About an hour before the appointed beginning of worship, the faithful communion steward would arrive each week to begin his task of setting the Lord’s table. After our customary exchange of the Lord’s peace, the conversation would turn to how many might be at worship. Pre-COVID, when most people used the common cup, how many individual cups to put out? We’d compare notes on who had told us through the week wouldn’t be there (something that feels awfully close to hearing confession at times!). Sometimes, we’d conclude that it seems it might be a bit down this week. Once on this type of hunch, we put out a bit less than usual. We were soon scrambling for more supplies. Thereafter, we always said, ‘Well, let’s just see what the Spirit brings today’. And, honestly, whenever we thought things might be a bit low, the Spirit always supplied abundantly.
‘It is good to give thanks to the Lord, to sing praises to your name, O Most High.’ God’s people know this, which is why those counting how many cups to put out are often surprised. God’s people know there is something beautiful and blessing about worship that draws them outside of their own world and into his presence with the other saints, both living and gone before us. There they have their deepest yearnings met. For many people, it’s a still place set apart from the rush of the week. No devices (except for when they switch their Bibles on!). A chance to be fed. A chance to be served by someone else and no less than in the good things of God. This psalm, the only one linked specifically to the Sabbath, reflects this at every turn.

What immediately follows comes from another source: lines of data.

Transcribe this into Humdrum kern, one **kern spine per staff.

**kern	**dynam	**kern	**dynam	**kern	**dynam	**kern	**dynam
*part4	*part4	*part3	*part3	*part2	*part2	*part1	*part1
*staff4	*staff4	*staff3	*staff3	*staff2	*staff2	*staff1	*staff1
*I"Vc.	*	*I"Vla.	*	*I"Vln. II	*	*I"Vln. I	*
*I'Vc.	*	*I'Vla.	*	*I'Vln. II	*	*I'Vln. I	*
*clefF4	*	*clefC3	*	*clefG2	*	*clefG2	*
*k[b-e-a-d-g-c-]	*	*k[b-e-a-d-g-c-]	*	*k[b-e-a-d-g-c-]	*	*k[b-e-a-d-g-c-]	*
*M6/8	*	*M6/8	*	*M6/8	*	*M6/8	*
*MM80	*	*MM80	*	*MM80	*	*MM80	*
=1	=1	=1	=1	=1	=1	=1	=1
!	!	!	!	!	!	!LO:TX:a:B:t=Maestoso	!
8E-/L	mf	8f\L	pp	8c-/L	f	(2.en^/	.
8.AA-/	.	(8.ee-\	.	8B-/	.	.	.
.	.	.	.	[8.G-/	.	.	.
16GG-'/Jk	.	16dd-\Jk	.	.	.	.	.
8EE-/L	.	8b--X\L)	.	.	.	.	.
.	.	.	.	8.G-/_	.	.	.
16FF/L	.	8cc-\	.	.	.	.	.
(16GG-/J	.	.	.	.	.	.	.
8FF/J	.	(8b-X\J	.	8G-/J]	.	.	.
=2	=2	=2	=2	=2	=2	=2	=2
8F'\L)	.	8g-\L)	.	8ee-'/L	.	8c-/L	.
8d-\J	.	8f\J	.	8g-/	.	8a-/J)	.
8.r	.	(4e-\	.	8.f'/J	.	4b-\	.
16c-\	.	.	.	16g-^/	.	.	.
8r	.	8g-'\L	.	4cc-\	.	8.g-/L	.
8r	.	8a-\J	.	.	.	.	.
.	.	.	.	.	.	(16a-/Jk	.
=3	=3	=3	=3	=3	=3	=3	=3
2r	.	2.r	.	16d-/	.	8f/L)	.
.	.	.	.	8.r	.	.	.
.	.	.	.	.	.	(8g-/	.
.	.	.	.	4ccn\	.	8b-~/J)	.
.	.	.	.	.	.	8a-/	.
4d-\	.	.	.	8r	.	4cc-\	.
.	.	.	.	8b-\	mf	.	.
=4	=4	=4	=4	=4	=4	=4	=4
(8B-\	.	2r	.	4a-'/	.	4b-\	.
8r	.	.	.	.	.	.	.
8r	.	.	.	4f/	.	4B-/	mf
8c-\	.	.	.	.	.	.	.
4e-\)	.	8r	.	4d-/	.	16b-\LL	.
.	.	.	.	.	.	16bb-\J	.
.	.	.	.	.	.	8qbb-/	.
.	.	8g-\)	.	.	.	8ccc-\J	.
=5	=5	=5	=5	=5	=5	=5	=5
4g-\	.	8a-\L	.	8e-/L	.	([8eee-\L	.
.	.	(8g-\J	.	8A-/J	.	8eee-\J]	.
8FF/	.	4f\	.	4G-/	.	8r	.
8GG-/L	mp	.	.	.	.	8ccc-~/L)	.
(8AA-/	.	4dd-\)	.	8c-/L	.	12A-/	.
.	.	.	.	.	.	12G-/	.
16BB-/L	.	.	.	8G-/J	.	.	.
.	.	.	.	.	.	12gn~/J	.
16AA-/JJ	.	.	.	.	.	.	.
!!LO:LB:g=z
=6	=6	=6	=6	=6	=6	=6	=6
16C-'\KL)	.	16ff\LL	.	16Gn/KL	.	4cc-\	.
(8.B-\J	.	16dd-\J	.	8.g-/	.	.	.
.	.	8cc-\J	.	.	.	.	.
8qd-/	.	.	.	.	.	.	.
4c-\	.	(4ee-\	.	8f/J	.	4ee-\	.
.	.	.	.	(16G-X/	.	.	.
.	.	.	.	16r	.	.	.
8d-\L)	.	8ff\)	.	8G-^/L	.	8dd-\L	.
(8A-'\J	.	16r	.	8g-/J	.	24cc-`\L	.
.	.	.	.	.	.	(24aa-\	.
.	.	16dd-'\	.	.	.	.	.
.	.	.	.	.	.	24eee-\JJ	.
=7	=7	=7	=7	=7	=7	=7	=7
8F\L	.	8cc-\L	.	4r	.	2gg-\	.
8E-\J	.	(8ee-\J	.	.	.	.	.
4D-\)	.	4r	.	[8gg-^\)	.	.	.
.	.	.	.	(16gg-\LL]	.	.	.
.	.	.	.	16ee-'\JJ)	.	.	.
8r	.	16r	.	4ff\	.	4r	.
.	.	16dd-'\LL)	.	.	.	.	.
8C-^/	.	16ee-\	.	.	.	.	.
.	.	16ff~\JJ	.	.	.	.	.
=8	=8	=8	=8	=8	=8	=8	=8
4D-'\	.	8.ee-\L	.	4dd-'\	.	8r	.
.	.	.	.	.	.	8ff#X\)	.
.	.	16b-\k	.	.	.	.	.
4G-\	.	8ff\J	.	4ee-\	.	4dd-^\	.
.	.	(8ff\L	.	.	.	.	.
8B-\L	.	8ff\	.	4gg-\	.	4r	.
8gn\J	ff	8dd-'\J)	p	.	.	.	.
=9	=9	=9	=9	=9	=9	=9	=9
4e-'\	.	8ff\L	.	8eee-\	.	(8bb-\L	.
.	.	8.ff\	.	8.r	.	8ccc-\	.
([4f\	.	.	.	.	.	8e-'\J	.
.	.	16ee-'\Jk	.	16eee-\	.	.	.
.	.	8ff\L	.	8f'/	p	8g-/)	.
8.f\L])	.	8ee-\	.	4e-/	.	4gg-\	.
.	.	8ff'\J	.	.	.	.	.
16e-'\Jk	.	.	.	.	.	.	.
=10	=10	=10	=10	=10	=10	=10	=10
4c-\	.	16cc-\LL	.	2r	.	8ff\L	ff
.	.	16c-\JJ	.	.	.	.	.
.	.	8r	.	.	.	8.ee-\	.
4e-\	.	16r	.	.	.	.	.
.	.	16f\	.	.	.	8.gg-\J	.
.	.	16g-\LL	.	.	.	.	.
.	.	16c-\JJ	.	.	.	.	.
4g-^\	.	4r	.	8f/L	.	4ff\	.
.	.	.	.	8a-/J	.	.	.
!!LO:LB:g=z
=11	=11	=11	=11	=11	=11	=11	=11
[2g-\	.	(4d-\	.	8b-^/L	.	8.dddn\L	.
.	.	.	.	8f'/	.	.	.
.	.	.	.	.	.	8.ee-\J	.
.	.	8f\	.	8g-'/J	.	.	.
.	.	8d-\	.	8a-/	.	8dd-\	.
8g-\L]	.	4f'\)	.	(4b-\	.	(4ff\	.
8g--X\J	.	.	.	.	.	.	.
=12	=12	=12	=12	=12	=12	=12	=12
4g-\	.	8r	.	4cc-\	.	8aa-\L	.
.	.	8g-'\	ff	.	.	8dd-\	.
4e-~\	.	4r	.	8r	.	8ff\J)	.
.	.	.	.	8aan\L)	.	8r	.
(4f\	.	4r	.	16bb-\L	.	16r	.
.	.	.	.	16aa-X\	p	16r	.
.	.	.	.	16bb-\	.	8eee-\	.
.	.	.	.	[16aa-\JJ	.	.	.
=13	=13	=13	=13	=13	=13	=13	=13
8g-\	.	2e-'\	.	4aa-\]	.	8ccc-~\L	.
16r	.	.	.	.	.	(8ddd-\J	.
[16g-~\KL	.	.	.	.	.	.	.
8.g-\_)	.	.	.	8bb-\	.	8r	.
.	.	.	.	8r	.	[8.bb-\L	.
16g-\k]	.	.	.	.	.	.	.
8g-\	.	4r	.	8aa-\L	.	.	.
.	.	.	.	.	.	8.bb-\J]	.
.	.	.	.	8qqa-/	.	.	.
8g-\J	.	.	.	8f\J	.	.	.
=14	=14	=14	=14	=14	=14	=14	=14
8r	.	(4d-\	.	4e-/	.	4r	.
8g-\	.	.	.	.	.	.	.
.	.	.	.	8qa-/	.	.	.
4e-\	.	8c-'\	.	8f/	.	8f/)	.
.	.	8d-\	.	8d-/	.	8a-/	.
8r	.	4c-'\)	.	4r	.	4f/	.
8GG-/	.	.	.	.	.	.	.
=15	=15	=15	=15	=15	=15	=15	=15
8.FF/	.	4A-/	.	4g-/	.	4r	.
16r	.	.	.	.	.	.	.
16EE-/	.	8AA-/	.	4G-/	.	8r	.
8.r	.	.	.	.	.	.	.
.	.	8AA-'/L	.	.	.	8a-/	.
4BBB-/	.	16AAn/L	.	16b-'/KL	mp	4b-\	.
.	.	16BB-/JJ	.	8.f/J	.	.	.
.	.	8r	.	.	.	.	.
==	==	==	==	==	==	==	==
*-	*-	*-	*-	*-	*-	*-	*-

The people of God have been meeting regularly and frequently together for eons around the person of Christ in whom there is ‘no unrighteousness’ (verse 15c). Sometimes we need encouragement, as the writer of Hebrews recognises in their exhortation to not give up meeting together (Hebrews 10:24,25). But when we think about the Sunday ahead, we know it will be good. This psalm was written possibly 3000 years ago. But its recognition of the ‘good’ that thanksgiving is reads like something that the modern wellbeing and mental health movement are only now just catching up with. We didn’t need that to tell us an ancient truth; nevertheless, it shows us that God has been all over our deepest needs since the beginning.
Lord God, your thoughts are so deep! Thank you that I can be outside of myself and in your world when you serve us in worship. You have made me glad by your work; at the work of your hands, I sing for joy. Richly feed all who sing praises to your name. In his name, by your Holy Spirit, I pray. Amen.